Using data from the FDA Adverse Event Reporting System (FAERS) between 2015
and 2019, we evaluate our approach -- termed IC SSM -- against traditional
Information Component (IC) analysis and IC with borrowing at the MedDRA
high-level group term level (IC HLGT). A reference set (PVLens), derived from
FDA product label update, enabled prospective evaluation of method performance
in identifying AEs prior to official labeling.
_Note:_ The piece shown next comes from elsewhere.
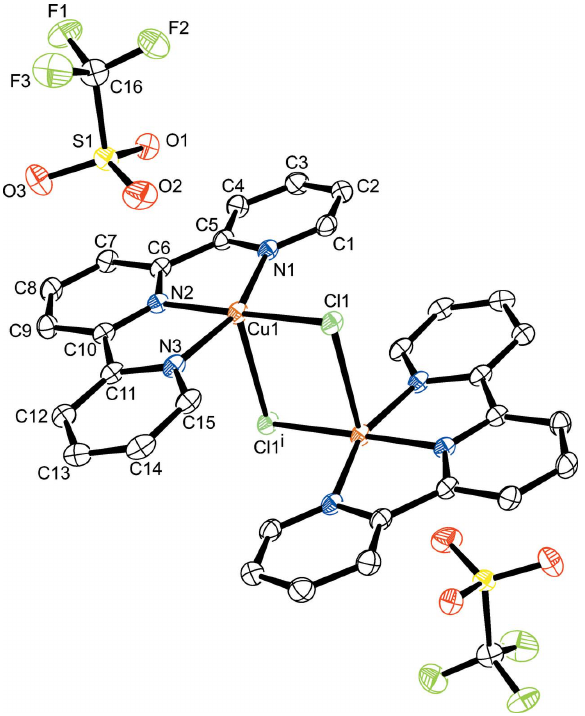
Figure 1 The molecular structure of the title compound with displacement ellipsoids drawn at the 50% probability level; H atoms are omitted for clarity. Symmetry operator for generating equivalent atoms: (i) 1 (cid:5) x , 1 (cid:5) y , 1 (cid:5) z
The IC SSM approach demonstrated higher sensitivity (1332/2337=0.570,
Youden's J=0.246) than traditional IC (Se=0.501, J=0.250) and IC HLGT
(Se=0.556, J=0.225), consistently identifying more true positives and doing so
on average 5 months sooner than traditional IC. Despite a marginally lower
aggregate F1-score and Youden's index, IC SSM showed higher performance in
early post-marketing periods or when the detection threshold was raised,
providing more stable and relevant alerts than IC HLGT and traditional IC.
These findings support the use of SSM-informed Bayesian borrowing as a
scalable and context-aware enhancement to traditional DPA methods, with
potential for validation across other datasets and exploration of additional
similarity metrics and Bayesian strategies using case-level data.